** Page-level text extractions **
----------

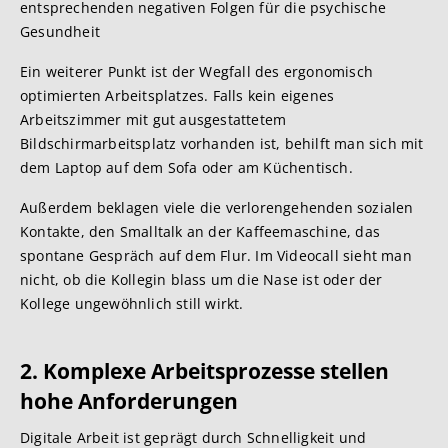
entsprechenden negativen Folgen für die psychische
Gesundheit
Ein weiterer Punkt ist der Wegfall des ergonomisch
optimierten Arbeitsplatzes. Falls kein eigenes
Arbeitszimmer mit gut ausgestattetem
Bildschirmarbeitsplatz vorhanden ist, behilft man sich mit
dem Laptop auf dem Sofa oder am Küchentisch.
Außerdem beklagen viele die verlorengehenden sozialen
Kontakte, den Smalltalk an der Kaffeemaschine, das
spontane Gespräch auf dem Flur. Im Videocall sieht man
nicht, ob die Kollegin blass um die Nase ist oder der
Kollege ungewöhnlich still wirkt.
2. Komplexe Arbeitsprozesse stellen
hohe Anforderungen
Digitale Arbeit ist geprägt durch Schnelligkeit und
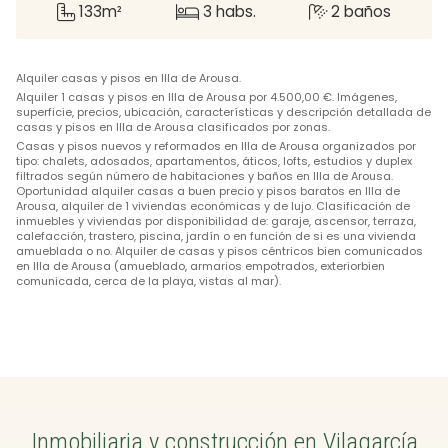
133m²
3 habs.
2 baños
Alquiler casas y pisos en Illa de Arousa.
Alquiler 1 casas y pisos en Illa de Arousa por 4.500,00 €. Imágenes,
superficie, precios, ubicación, características y descripción detallada de
casas y pisos en Illa de Arousa clasificados por zonas.
Casas y pisos nuevos y reformados en Illa de Arousa organizados por
tipo: chalets, adosados, apartamentos, áticos, lofts, estudios y duplex
filtrados según número de habitaciones y baños en Illa de Arousa.
Oportunidad alquiler casas a buen precio y pisos baratos en Illa de
Arousa, alquiler de 1 viviendas económicas y de lujo. Clasificación de
inmuebles y viviendas por disponibilidad de: garaje, ascensor, terraza,
calefacción, trastero, piscina, jardín o en función de si es una vivienda
amueblada o no. Alquiler de casas y pisos céntricos bien comunicados
en Illa de Arousa (amueblado, armarios empotrados, exteriorbien
comunicada, cerca de la playa, vistas al mar).
Inmobiliaria y construcción en Vilagarcía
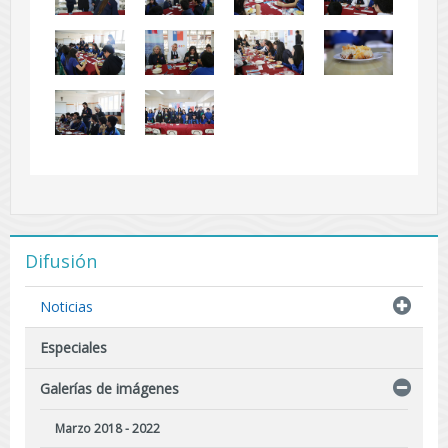
Difusión
Noticias
Especiales
Galerías de imágenes
Marzo 2018 - 2022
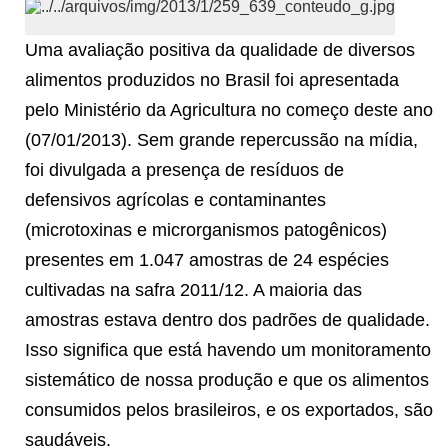
Uma avaliação positiva da qualidade de diversos
alimentos produzidos no Brasil foi apresentada
pelo Ministério da Agricultura no começo deste ano
(07/01/2013). Sem grande repercussão na mídia,
foi divulgada a presença de resíduos de
defensivos agrícolas e contaminantes
(microtoxinas e microrganismos patogênicos)
presentes em 1.047 amostras de 24 espécies
cultivadas na safra 2011/12. A maioria das
amostras estava dentro dos padrões de qualidade.
Isso significa que está havendo um monitoramento
sistemático de nossa produção e que os alimentos
consumidos pelos brasileiros, e os exportados, são
saudáveis.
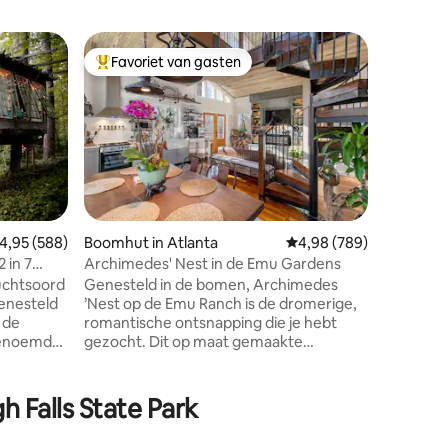
Woning i
Favoriet van gasten
Favorie
Topfavoriet van gasten
Favorie
Vakantie
Dogwood
Welkom i
meer! Ho
$ 75), b
Aan Jacks
ons huisj
kajaks -
de perfe
fotoklaar
emiddelde beoordeling van 4,95 op 5, 588 recensies
4,95 (588)
Boomhut in Atlanta
Gemiddelde beoordeling
4,98 (789)
beddengo
 in 7
Archimedes' Nest in de Emu Gardens
inrichtin
luchtsoord
Genesteld in de bomen, Archimedes
ecensies
sfeer uit
’Nest op de Emu Ranch is de dromerige,
Geen wil
 de
romantische ontsnapping die je hebt
Onze bur
gezocht. Dit op maat gemaakte
te horen 
r" -
toevluchtsoord is ontworpen voor
ontspanning en zelfgenoegzaamheid,
. Deze
compleet met speciale voorzieningen
h Falls State Park
p slechts
om je verblijf comfortabel te maken en
m en is
uitzicht op de boom en de tuin vanuit elk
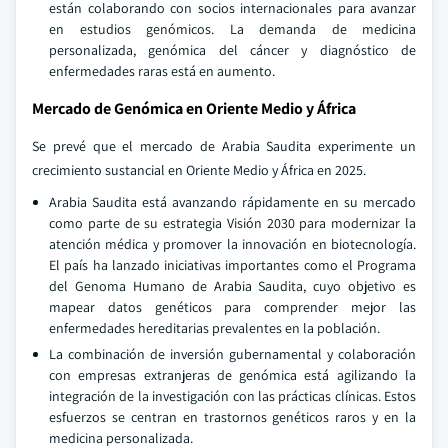
están colaborando con socios internacionales para avanzar
en estudios genómicos. La demanda de medicina
personalizada, genómica del cáncer y diagnóstico de
enfermedades raras está en aumento.
Mercado de Genómica en Oriente Medio y África
Se prevé que el mercado de Arabia Saudita experimente un
crecimiento sustancial en Oriente Medio y África en 2025.
Arabia Saudita está avanzando rápidamente en su mercado
como parte de su estrategia Visión 2030 para modernizar la
atención médica y promover la innovación en biotecnología.
El país ha lanzado iniciativas importantes como el Programa
del Genoma Humano de Arabia Saudita, cuyo objetivo es
mapear datos genéticos para comprender mejor las
enfermedades hereditarias prevalentes en la población.
La combinación de inversión gubernamental y colaboración
con empresas extranjeras de genómica está agilizando la
integración de la investigación con las prácticas clínicas. Estos
esfuerzos se centran en trastornos genéticos raros y en la
medicina personalizada.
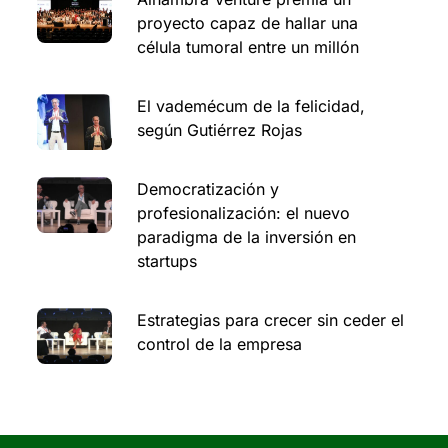
proyecto capaz de hallar una
célula tumoral entre un millón
El vademécum de la felicidad,
según Gutiérrez Rojas
Democratización y
profesionalización: el nuevo
paradigma de la inversión en
startups
Estrategias para crecer sin ceder el
control de la empresa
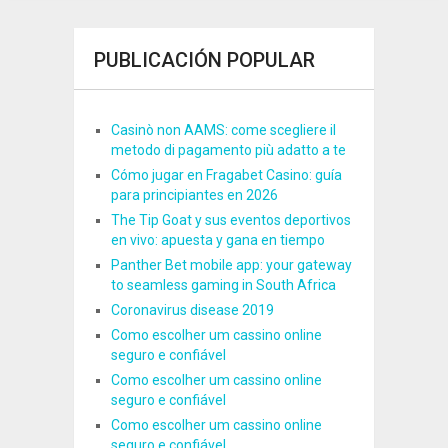
PUBLICACIÓN POPULAR
Casinò non AAMS: come scegliere il
metodo di pagamento più adatto a te
Cómo jugar en Fragabet Casino: guía
para principiantes en 2026
The Tip Goat y sus eventos deportivos
en vivo: apuesta y gana en tiempo
Panther Bet mobile app: your gateway
to seamless gaming in South Africa
Coronavirus disease 2019
Como escolher um cassino online
seguro e confiável
Como escolher um cassino online
seguro e confiável
Como escolher um cassino online
seguro e confiável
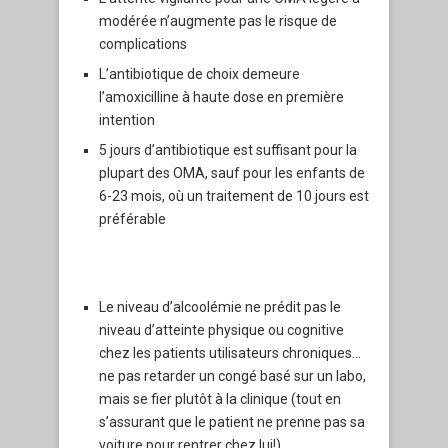
modérée n’augmente pas le risque de
complications
L’antibiotique de choix demeure
l’amoxicilline à haute dose en première
intention
5 jours d’antibiotique est suffisant pour la
plupart des OMA, sauf pour les enfants de
6-23 mois, où un traitement de 10 jours est
préférable
Le niveau d’alcoolémie ne prédit pas le
niveau d’atteinte physique ou cognitive
chez les patients utilisateurs chroniques…
ne pas retarder un congé basé sur un labo,
mais se fier plutôt à la clinique (tout en
s’assurant que le patient ne prenne pas sa
voiture pour rentrer chez lui!)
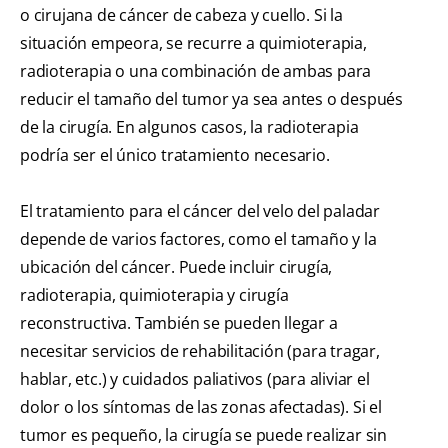
o cirujana de cáncer de cabeza y cuello. Si la
situación empeora, se recurre a quimioterapia,
radioterapia o una combinación de ambas para
reducir el tamaño del tumor ya sea antes o después
de la cirugía. En algunos casos, la radioterapia
podría ser el único tratamiento necesario.
El tratamiento para el cáncer del velo del paladar
depende de varios factores, como el tamaño y la
ubicación del cáncer. Puede incluir cirugía,
radioterapia, quimioterapia y cirugía
reconstructiva. También se pueden llegar a
necesitar servicios de rehabilitación (para tragar,
hablar, etc.) y cuidados paliativos (para aliviar el
dolor o los síntomas de las zonas afectadas). Si el
tumor es pequeño, la cirugía se puede realizar sin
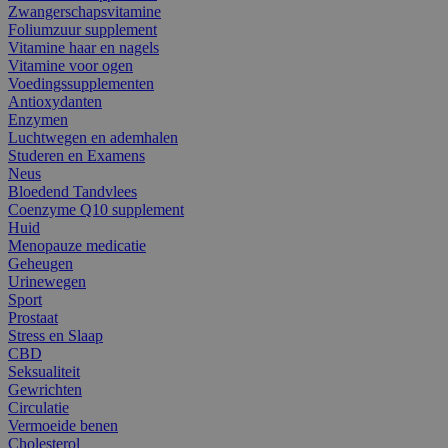
Zwangerschapsvitamine
Foliumzuur supplement
Vitamine haar en nagels
Vitamine voor ogen
Voedingssupplementen
Antioxydanten
Enzymen
Luchtwegen en ademhalen
Studeren en Examens
Neus
Bloedend Tandvlees
Coenzyme Q10 supplement
Huid
Menopauze medicatie
Geheugen
Urinewegen
Sport
Prostaat
Stress en Slaap
CBD
Seksualiteit
Gewrichten
Circulatie
Vermoeide benen
Cholesterol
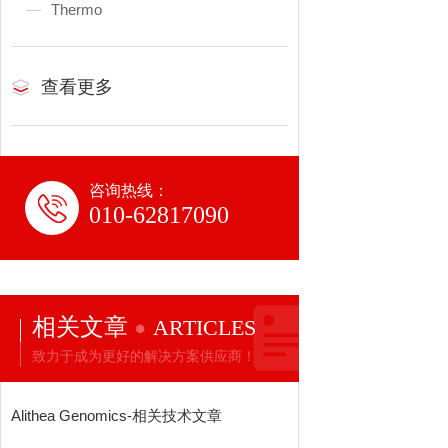
Thermo
查看更多
咨询热线：
010-62817090
相关文章
ARTICLES
致力于成为更好的解决方案供应商！
Alithea Genomics-相关技术文章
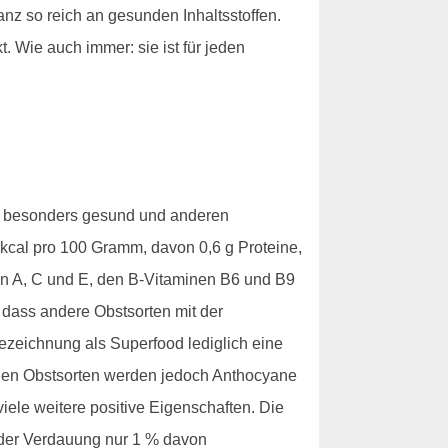
nz so reich an gesunden Inhaltsstoffen.
. Wie auch immer: sie ist für jeden
ch besonders gesund und anderen
 kcal pro 100 Gramm, davon 0,6 g Proteine,
inen A, C und E, den B-Vitaminen B6 und B9
 dass andere Obstsorten mit der
Bezeichnung als Superfood lediglich eine
lichen Obstsorten werden jedoch Anthocyane
iele weitere positive Eigenschaften. Die
 der Verdauung nur 1 % davon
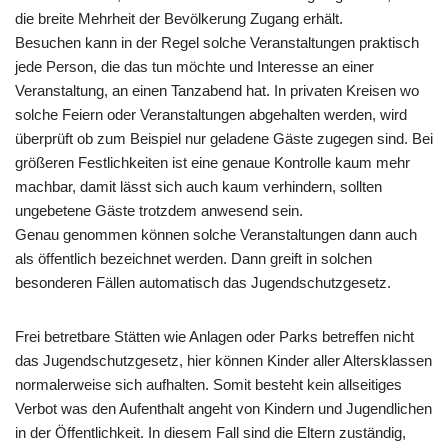
die breite Mehrheit der Bevölkerung Zugang erhält.
Besuchen kann in der Regel solche Veranstaltungen praktisch
jede Person, die das tun möchte und Interesse an einer
Veranstaltung, an einen Tanzabend hat. In privaten Kreisen wo
solche Feiern oder Veranstaltungen abgehalten werden, wird
überprüft ob zum Beispiel nur geladene Gäste zugegen sind. Bei
größeren Festlichkeiten ist eine genaue Kontrolle kaum mehr
machbar, damit lässt sich auch kaum verhindern, sollten
ungebetene Gäste trotzdem anwesend sein.
Genau genommen können solche Veranstaltungen dann auch
als öffentlich bezeichnet werden. Dann greift in solchen
besonderen Fällen automatisch das Jugendschutzgesetz.
Frei betretbare Stätten wie Anlagen oder Parks betreffen nicht
das Jugendschutzgesetz, hier können Kinder aller Altersklassen
normalerweise sich aufhalten. Somit besteht kein allseitiges
Verbot was den Aufenthalt angeht von Kindern und Jugendlichen
in der Öffentlichkeit. In diesem Fall sind die Eltern zuständig,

----------

** DIRECTIONS FOR THIS TASK **
Every line from the one with "Coenzyme Q10 supplement" through the last line of the data must be copied exactly. Leave the pictures out.

** WORKED SOLUTION **
Coenzyme Q10 supplement
Huid
Menopauze medicatie
Geheugen
Urinewegen
Sport
Prostaat
Stress en Slaap
CBD
Seksualiteit
Gewrichten
Circulatie
Vermoeide benen
Cholesterol
Thermo
查看更多
咨询热线：
010-62817090
相关文章
ARTICLES
致力于成为更好的解决方案供应商！
Alithea Genomics-相关技术文章
nz so reich an gesunden Inhaltsstoffen.
. Wie auch immer: sie ist für jeden
ch besonders gesund und anderen
 kcal pro 100 Gramm, davon 0,6 g Proteine,
inen A, C und E, den B-Vitaminen B6 und B9
 dass andere Obstsorten mit der
Bezeichnung als Superfood lediglich eine
lichen Obstsorten werden jedoch Anthocyane
iele weitere positive Eigenschaften. Die
 der Verdauung nur 1 % davon
die breite Mehrheit der Bevölkerung Zugang erhält.
Besuchen kann in der Regel solche Veranstaltungen praktisch
jede Person, die das tun möchte und Interesse an einer
Veranstaltung, an einen Tanzabend hat. In privaten Kreisen wo
solche Feiern oder Veranstaltungen abgehalten werden, wird
überprüft ob zum Beispiel nur geladene Gäste zugegen sind. Bei
größeren Festlichkeiten ist eine genaue Kontrolle kaum mehr
machbar, damit lässt sich auch kaum verhindern, sollten
ungebetene Gäste trotzdem anwesend sein.
Genau genommen können solche Veranstaltungen dann auch
als öffentlich bezeichnet werden. Dann greift in solchen
besonderen Fällen automatisch das Jugendschutzgesetz.
Frei betretbare Stätten wie Anlagen oder Parks betreffen nicht
das Jugendschutzgesetz, hier können Kinder aller Altersklassen
normalerweise sich aufhalten. Somit besteht kein allseitiges
Verbot was den Aufenthalt angeht von Kindern und Jugendlichen
in der Öffentlichkeit. In diesem Fall sind die Eltern zuständig,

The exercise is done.